What's at stake as Alabama, Auburn enter crucial final SEC hoops run

What’s at stake as Alabama, Auburn enter crucial final SEC hoops run

One week, two paths, same objective, different trajectories.

A week ago, Alabama and Auburn each had a shot at the SEC regular season title before Tennessee recalibrated things. It’s the Vols championship to lose now that it pulled the Yellowhammer State sweep Wednesday and Saturday.

So now the two-game SEC tournament bye is the matching objective for Alabama and Auburn teams coming from different directions.

First, Auburn (22-7, 10-5 SEC) arrives in the final two-game stretch on a positive note after beating up on Mississippi State, 78-63 on Saturday. It faces arguably the path of least resistance with a Tuesday trip to Missouri (0-16 in SEC play) before playing host to Georgia (5-11 SEC) on Saturday.

For the Tigers, it’ll be a mental test of holding serve and beating the most beatable and not relaxing before the postseason run. There’s no room for error if Auburn were to get one of the top four seeds for the SEC bracket so this is the perfect week to catch a tailwind for a team that’s had a rhythm for inconsistency since early February.

The 99-81 win over Alabama on Feb. 7 was the Tigers’ third straight victory. Since then, they’ve alternated wins and losses over a six-game stretch. The Florida and Kentucky losses were demoralizing while last Wednesday’s 92-84 final at Tennessee had more to build upon.

Quick aside: Tennessee is making a late push for an NCAA top seed with its sixth straight win Saturday night. In a season of widespread inconsistency, the Vols are currently the only SEC team with unchecked momentum entering the final sprint.

At 11-5 in the SEC, Auburn is tied with Kentucky for the No. 4 seed but the Wildcats have the tiebreaker over the Tigers. UK has a tougher road this week since it closes the season Saturday at the aforementioned white-hot Vols.

Alabama (20-9, 12-4 SEC) arrives at judgment week with the what-if feeling. It seemingly had Tennessee in real trouble Saturday night for the inside track on the SEC regular-season title. But after taking a seven-point second-half lead, it was the Crimson Tide offense that faltered in a deflating 81-74 loss in front of a turbo-charged Coleman Coliseum crowd.

Now it will need Tennessee to lose twice (at South Carolina, home vs. Kentucky) to have a shot at the top seed.

And it won’t be a cakewalk with a Tuesday trip to Gainesville against a Florida team that took the Tide to overtime in Tuscaloosa — the same team that humiliated Auburn on the same floor (81-65) back on Feb. 10. The Tide closes out with the most disappointing team in the league, Arkansas (14-15, 5-11).

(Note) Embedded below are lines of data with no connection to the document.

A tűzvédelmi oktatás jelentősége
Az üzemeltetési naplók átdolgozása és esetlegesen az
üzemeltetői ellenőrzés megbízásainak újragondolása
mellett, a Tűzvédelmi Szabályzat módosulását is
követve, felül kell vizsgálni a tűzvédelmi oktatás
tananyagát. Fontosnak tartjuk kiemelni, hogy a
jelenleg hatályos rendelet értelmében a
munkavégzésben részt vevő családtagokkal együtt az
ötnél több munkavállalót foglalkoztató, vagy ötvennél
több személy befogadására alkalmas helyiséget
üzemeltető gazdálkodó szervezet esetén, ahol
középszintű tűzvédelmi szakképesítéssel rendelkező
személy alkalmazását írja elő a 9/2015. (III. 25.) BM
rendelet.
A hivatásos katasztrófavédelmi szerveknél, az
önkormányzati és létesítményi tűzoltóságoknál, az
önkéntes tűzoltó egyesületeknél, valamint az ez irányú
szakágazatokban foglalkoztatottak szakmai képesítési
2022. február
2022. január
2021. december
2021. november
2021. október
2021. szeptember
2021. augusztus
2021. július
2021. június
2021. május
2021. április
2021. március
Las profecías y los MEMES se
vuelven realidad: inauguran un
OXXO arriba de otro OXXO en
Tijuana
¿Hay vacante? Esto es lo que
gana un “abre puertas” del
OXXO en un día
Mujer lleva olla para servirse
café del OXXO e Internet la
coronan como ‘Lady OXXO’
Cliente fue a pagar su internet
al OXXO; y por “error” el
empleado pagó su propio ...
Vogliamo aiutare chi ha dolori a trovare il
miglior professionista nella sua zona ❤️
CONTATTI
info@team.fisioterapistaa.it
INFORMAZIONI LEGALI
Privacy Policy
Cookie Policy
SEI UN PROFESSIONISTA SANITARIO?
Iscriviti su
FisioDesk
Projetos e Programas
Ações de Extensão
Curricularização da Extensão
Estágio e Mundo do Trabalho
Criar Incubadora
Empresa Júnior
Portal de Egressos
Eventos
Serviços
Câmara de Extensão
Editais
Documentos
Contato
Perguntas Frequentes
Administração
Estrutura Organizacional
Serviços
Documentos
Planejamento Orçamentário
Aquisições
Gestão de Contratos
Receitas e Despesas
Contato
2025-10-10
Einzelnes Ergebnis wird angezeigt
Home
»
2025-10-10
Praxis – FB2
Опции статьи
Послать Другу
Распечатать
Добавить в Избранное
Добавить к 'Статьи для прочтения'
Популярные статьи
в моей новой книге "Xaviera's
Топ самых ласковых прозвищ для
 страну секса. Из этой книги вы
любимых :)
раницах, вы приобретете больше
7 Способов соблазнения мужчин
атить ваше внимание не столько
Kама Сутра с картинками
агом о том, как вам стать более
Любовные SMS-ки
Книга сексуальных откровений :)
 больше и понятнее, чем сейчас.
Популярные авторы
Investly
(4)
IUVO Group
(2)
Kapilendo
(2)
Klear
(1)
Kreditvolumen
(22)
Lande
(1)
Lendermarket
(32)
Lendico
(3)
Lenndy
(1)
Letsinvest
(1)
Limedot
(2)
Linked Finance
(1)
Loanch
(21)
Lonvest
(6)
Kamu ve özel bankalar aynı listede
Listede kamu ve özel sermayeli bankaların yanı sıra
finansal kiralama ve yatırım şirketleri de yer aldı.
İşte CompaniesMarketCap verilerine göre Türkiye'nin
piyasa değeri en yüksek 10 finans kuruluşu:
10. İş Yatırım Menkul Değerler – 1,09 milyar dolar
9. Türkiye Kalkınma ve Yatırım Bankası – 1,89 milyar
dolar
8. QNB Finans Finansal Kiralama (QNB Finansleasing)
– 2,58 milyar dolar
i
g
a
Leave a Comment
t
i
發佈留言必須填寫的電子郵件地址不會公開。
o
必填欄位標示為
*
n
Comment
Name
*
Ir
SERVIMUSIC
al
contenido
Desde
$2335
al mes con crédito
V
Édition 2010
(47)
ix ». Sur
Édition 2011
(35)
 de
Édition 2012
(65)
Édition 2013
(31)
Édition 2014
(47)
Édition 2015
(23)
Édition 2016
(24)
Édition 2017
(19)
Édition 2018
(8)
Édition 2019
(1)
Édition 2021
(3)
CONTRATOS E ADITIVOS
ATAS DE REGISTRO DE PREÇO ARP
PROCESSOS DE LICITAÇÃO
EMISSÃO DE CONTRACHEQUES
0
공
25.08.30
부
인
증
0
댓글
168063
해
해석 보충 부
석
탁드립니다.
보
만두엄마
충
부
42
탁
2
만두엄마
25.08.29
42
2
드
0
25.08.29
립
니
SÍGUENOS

“We’ll see how mature our guys are,” coach Nate Oats said Saturday night about the mental challenge of fighting on after losing its inside track for the top seed.

Alabama’s inconsistency is slightly different from Auburn’s.

If anything its defensive issues were incredibly consistent. The 117-95 loss at Kentucky was a rock bottom moment as it finished with a 146.1 defensive efficiency rating for that game, according to KenPom’s formula. That was nearly 20 points worse that the previous season low (128.3 in the 99-81 loss at Auburn).

Well, it was the Tide’s normally over-riding offense that faltered late against Tennessee. It had a more respectable 110.5 defensive efficiency rating against the Vols (better than five wins over Power 5 teams) but had its third-lowest offensive efficiency of the season (100.9). The hosts shot just 31% after halftime and made only 2 of 17 shots from behind the arc.

Another quick aside: It’s worth noting that these conversations about double-byes and top seeds were fantastical for both programs just a few years ago. Not long ago, it was a fight to avoid Wednesday night in Nashville so it’s important to remember how far these programs have progressed to have this current conversation.

Big picture, the differences between last year’s No. 1 NCAA tournament overall seed and this group are most glaring on the defensive end. That group had the length to discourage penetration for buckets at the rim. The unexpected departure of Charles Bediako left a defensive hole in the paint that became a liability in key moments this season.

A year ago, Alabama had the No. 3 defensive efficiency in KenPom’s ratings. After Saturday, it is right at No. 100. Where only nine games last year finished with defensive efficiency ratings over 100, only eight this year have fallen below 100.

Not idea, yet not completely disqualifying for a run at an SEC title just yet.

Crazy season.

Alabama and Auburn split their regular-season series, ran hot and cold in the weeks that followed and now find themselves in different fights to get to similar places.